Moreover, based on the accuracy results, we generated the normative table (Table 2) by converting raw scores into t-points and then into equivalent scores for the two distinct age groups (≤ 25 and > 25 years old). It's important to note that the interpretation of T scores should be considered in a clinical context. An isolated T score may not provide a complete picture, and additional factors, such as the individual's history, context, and the specific assessment being used, should be considered.

Conclusions

In this study, we provided normative data for the IT-FFT, a novel test designed to detect face recognition issues in the Italian population. Through our data analysis, age emerged as the key determinant influencing IT-FFT scores (over both sex and schooling). Thus, contrary to the previous famous face test15, we did not report a correction grid separated by years and schooling, rather we developed separate equivalent scores for the 2 distinct age groups (i.e., over and under 25 years old). This approach was pursued since our sample distribution was not homogenous by age groups or years of school, despite being much larger than those collected two decades ago. A limitation of the IT-FFT is that, while this test can provide insights into the ability to recognize well-known faces, assessing identification skills and familiarity, our data analysis strategy may not fully capture the comprehensive aspects of face recognition abilities, as other tasks related to face recognition were not assessed. This limitation highlights the need for future studies to include measures of reliability and validity to ensure robust and meaningful conclusions. Administration of this test, together with others such as the CFPT and the CFMT12,13 can provide a comprehensive insight into individual face identification dimensions (i.e., face perception, face memory, and face recognition). Additionally, it’s important to acknowledge the limitations inherent in self-report measures for assessing face recognition abilities; thus, our study does not assert the PI-20 as a standalone diagnostic instrument. Instead, we aimed to elucidate its potential role alongside objective performance measures, shedding light on the relationship between self-reported abilities and actual performance. Despite the valuable insights self-report measures may offer, particularly in screening contexts, the inherent limitations necessitate a cautious interpretation of findings.
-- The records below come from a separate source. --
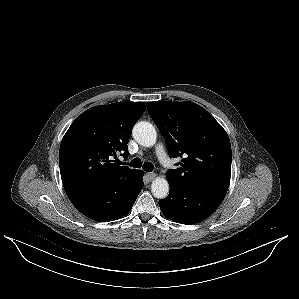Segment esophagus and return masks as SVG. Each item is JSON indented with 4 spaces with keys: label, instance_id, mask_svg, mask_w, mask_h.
I'll list each match as a JSON object with an SVG mask.
<instances>
[{
    "label": "esophagus",
    "instance_id": "obj_1",
    "mask_svg": "<svg viewBox=\"0 0 299 299\" xmlns=\"http://www.w3.org/2000/svg\"><path fill=\"white\" fill-rule=\"evenodd\" d=\"M155 173H146V177L149 181H152L155 178Z\"/></svg>",
    "mask_w": 299,
    "mask_h": 299
}]
</instances>
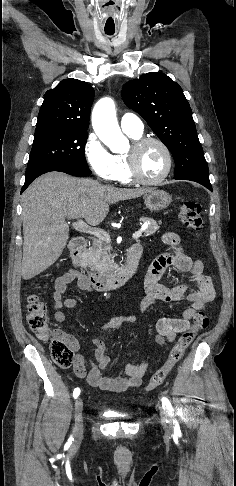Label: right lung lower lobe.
Instances as JSON below:
<instances>
[{"label": "right lung lower lobe", "instance_id": "98d812e1", "mask_svg": "<svg viewBox=\"0 0 236 486\" xmlns=\"http://www.w3.org/2000/svg\"><path fill=\"white\" fill-rule=\"evenodd\" d=\"M60 171L77 177H84L91 174L89 168L70 166V165H57L51 163H40L31 166H27L25 183L22 187L21 193L31 184V182L38 176L50 172Z\"/></svg>", "mask_w": 236, "mask_h": 486}]
</instances>
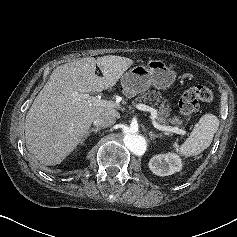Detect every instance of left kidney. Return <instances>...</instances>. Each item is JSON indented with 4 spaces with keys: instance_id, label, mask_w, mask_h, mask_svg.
<instances>
[{
    "instance_id": "left-kidney-1",
    "label": "left kidney",
    "mask_w": 237,
    "mask_h": 237,
    "mask_svg": "<svg viewBox=\"0 0 237 237\" xmlns=\"http://www.w3.org/2000/svg\"><path fill=\"white\" fill-rule=\"evenodd\" d=\"M149 168L158 176H168L182 170V162L174 153L160 154L150 159Z\"/></svg>"
}]
</instances>
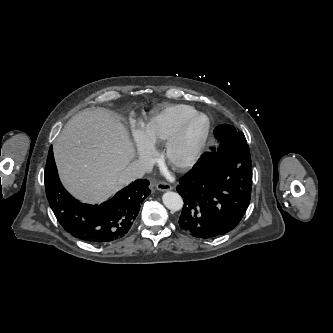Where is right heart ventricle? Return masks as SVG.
<instances>
[{
	"mask_svg": "<svg viewBox=\"0 0 333 333\" xmlns=\"http://www.w3.org/2000/svg\"><path fill=\"white\" fill-rule=\"evenodd\" d=\"M197 110L187 104H169L157 109L144 123L141 133L152 147L167 142L181 122Z\"/></svg>",
	"mask_w": 333,
	"mask_h": 333,
	"instance_id": "e07e8e85",
	"label": "right heart ventricle"
}]
</instances>
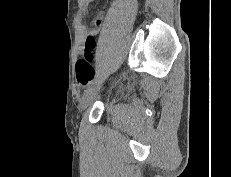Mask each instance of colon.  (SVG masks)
<instances>
[{
  "label": "colon",
  "instance_id": "obj_1",
  "mask_svg": "<svg viewBox=\"0 0 231 177\" xmlns=\"http://www.w3.org/2000/svg\"><path fill=\"white\" fill-rule=\"evenodd\" d=\"M94 46V39L89 36L86 40V52L84 57L76 63V78L80 86L87 85L94 77L95 71L91 64V50Z\"/></svg>",
  "mask_w": 231,
  "mask_h": 177
}]
</instances>
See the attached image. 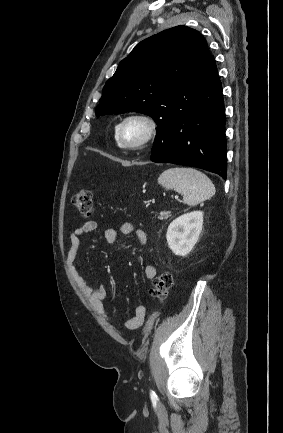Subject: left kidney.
Masks as SVG:
<instances>
[{"instance_id":"left-kidney-1","label":"left kidney","mask_w":283,"mask_h":433,"mask_svg":"<svg viewBox=\"0 0 283 433\" xmlns=\"http://www.w3.org/2000/svg\"><path fill=\"white\" fill-rule=\"evenodd\" d=\"M203 226V212L193 211L174 219L167 230L166 239L175 255L186 256L197 243Z\"/></svg>"}]
</instances>
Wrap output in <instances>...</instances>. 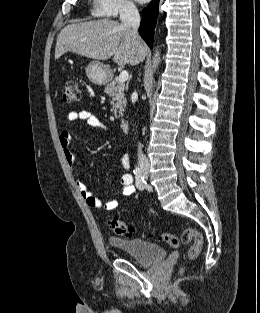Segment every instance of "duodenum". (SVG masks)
<instances>
[{
	"mask_svg": "<svg viewBox=\"0 0 260 313\" xmlns=\"http://www.w3.org/2000/svg\"><path fill=\"white\" fill-rule=\"evenodd\" d=\"M121 126L124 132H128L129 130V121L127 119H123L121 122Z\"/></svg>",
	"mask_w": 260,
	"mask_h": 313,
	"instance_id": "410a0bca",
	"label": "duodenum"
}]
</instances>
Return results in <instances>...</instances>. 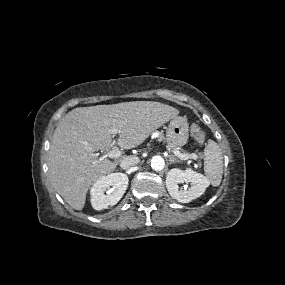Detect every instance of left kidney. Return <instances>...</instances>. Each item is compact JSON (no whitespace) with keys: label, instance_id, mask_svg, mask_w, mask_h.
<instances>
[{"label":"left kidney","instance_id":"left-kidney-1","mask_svg":"<svg viewBox=\"0 0 285 285\" xmlns=\"http://www.w3.org/2000/svg\"><path fill=\"white\" fill-rule=\"evenodd\" d=\"M190 183L189 189H180L179 183ZM209 186V181L202 174L191 169H171L166 177V187L173 199L181 203H188L200 197Z\"/></svg>","mask_w":285,"mask_h":285}]
</instances>
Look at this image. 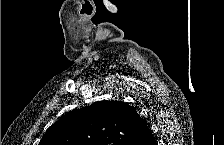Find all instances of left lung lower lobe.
I'll return each instance as SVG.
<instances>
[{
    "mask_svg": "<svg viewBox=\"0 0 224 145\" xmlns=\"http://www.w3.org/2000/svg\"><path fill=\"white\" fill-rule=\"evenodd\" d=\"M132 145H156L155 138L146 122L142 124L141 130L135 137Z\"/></svg>",
    "mask_w": 224,
    "mask_h": 145,
    "instance_id": "1",
    "label": "left lung lower lobe"
}]
</instances>
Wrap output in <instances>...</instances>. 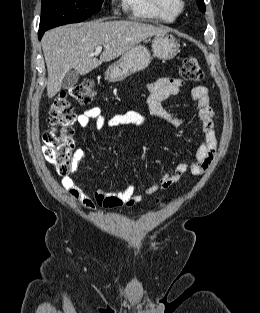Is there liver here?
Returning a JSON list of instances; mask_svg holds the SVG:
<instances>
[{"label":"liver","instance_id":"6515ba94","mask_svg":"<svg viewBox=\"0 0 260 313\" xmlns=\"http://www.w3.org/2000/svg\"><path fill=\"white\" fill-rule=\"evenodd\" d=\"M168 31L166 27L138 21L102 20L68 24L47 31L42 38V49L48 72V97L53 98L60 91L63 78L70 70L85 75L141 41ZM98 46L104 47L100 59L94 56Z\"/></svg>","mask_w":260,"mask_h":313}]
</instances>
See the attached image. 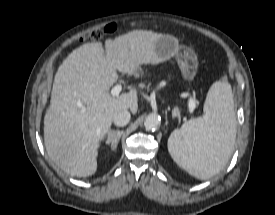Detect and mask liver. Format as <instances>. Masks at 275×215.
I'll use <instances>...</instances> for the list:
<instances>
[{
	"instance_id": "1",
	"label": "liver",
	"mask_w": 275,
	"mask_h": 215,
	"mask_svg": "<svg viewBox=\"0 0 275 215\" xmlns=\"http://www.w3.org/2000/svg\"><path fill=\"white\" fill-rule=\"evenodd\" d=\"M162 34L134 30L115 40L85 43L73 50L56 72L50 106L44 117L49 158L65 173L91 176L97 169L100 142L110 133L116 113L138 109L135 88L114 97L118 73L143 75L141 65L162 62L155 43Z\"/></svg>"
}]
</instances>
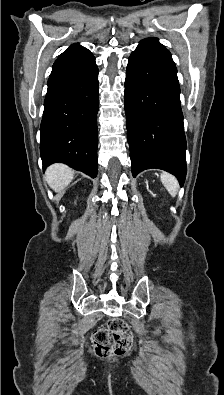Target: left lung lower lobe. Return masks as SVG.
<instances>
[{"label":"left lung lower lobe","mask_w":224,"mask_h":395,"mask_svg":"<svg viewBox=\"0 0 224 395\" xmlns=\"http://www.w3.org/2000/svg\"><path fill=\"white\" fill-rule=\"evenodd\" d=\"M124 105L133 176L158 168L183 185L186 139L177 69L159 42L143 40L129 57Z\"/></svg>","instance_id":"1"}]
</instances>
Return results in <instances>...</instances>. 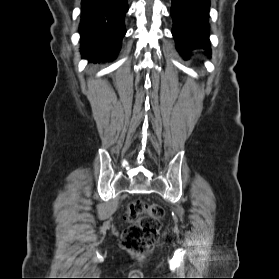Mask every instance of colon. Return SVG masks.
<instances>
[{"label": "colon", "instance_id": "1", "mask_svg": "<svg viewBox=\"0 0 279 279\" xmlns=\"http://www.w3.org/2000/svg\"><path fill=\"white\" fill-rule=\"evenodd\" d=\"M163 216L164 209L159 204L143 200L129 204L125 215L129 225L123 233L122 246L134 254L146 253L159 239Z\"/></svg>", "mask_w": 279, "mask_h": 279}]
</instances>
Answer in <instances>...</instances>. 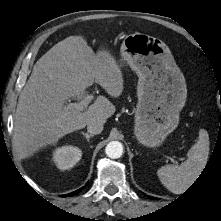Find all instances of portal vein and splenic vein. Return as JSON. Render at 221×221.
Returning a JSON list of instances; mask_svg holds the SVG:
<instances>
[{
    "mask_svg": "<svg viewBox=\"0 0 221 221\" xmlns=\"http://www.w3.org/2000/svg\"><path fill=\"white\" fill-rule=\"evenodd\" d=\"M93 95H87L82 99L79 103H69L67 104L68 109H76L78 111L86 110L89 103L92 101ZM168 159H170L172 162H174V159L170 156H167Z\"/></svg>",
    "mask_w": 221,
    "mask_h": 221,
    "instance_id": "18ae733b",
    "label": "portal vein and splenic vein"
}]
</instances>
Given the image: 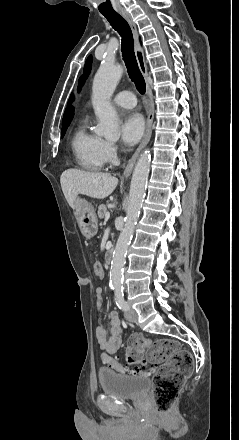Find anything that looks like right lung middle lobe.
<instances>
[{"instance_id": "dd1d6c3e", "label": "right lung middle lobe", "mask_w": 239, "mask_h": 440, "mask_svg": "<svg viewBox=\"0 0 239 440\" xmlns=\"http://www.w3.org/2000/svg\"><path fill=\"white\" fill-rule=\"evenodd\" d=\"M68 125L62 127V132H61V136L63 137L65 135L66 129H67Z\"/></svg>"}]
</instances>
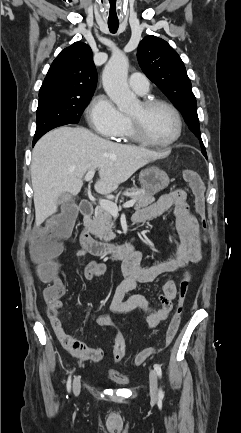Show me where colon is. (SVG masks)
Returning a JSON list of instances; mask_svg holds the SVG:
<instances>
[{
	"instance_id": "colon-1",
	"label": "colon",
	"mask_w": 241,
	"mask_h": 433,
	"mask_svg": "<svg viewBox=\"0 0 241 433\" xmlns=\"http://www.w3.org/2000/svg\"><path fill=\"white\" fill-rule=\"evenodd\" d=\"M186 180L194 194L196 212L203 217L204 215V186L198 173L187 169L184 171ZM59 214L50 219L49 224L39 234L35 236L30 247L33 260L39 265V275L45 282H54L44 292L46 300L54 299L61 291L62 287L55 285L56 267L54 258L62 248V240L68 237L73 225L74 214H80V205H73L71 201H64L58 207ZM190 276L185 274L179 286V306L168 324L165 334V344H170L177 334L181 322V313L184 299L187 294ZM126 341L121 333L116 334L113 355L116 361H121L125 355ZM152 349L140 351L135 359V365H141L153 355Z\"/></svg>"
}]
</instances>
In conclusion, the development of a reliable and complete battery for the evaluation of face recognition deficits is crucial, particularly in facilitating early diagnosis across a spectrum of conditions. Disorders such as Alzheimer's disease, frontotemporal dementia, ASD, and others often manifest with difficulties in facial recognition. In some cases, face perception/memory is the sole symptom such as in prosopagnosia that can be labeled as apperceptive, when patients are also unable to match unfamiliar faces, or as associative, when deficit resulting from a disconnection between the face analysis and the face storage levels. A comprehensive test battery should effectively distinguish between these conditions, enabling not just prompt diagnoses and interventions but also fostering a more profound comprehension of their courses. This paper introduces clinicians to a novel fast and easy-to-use tool— the IT-FFT— designed to assess Italian famous face identification, furthering the pursuit of these objectives.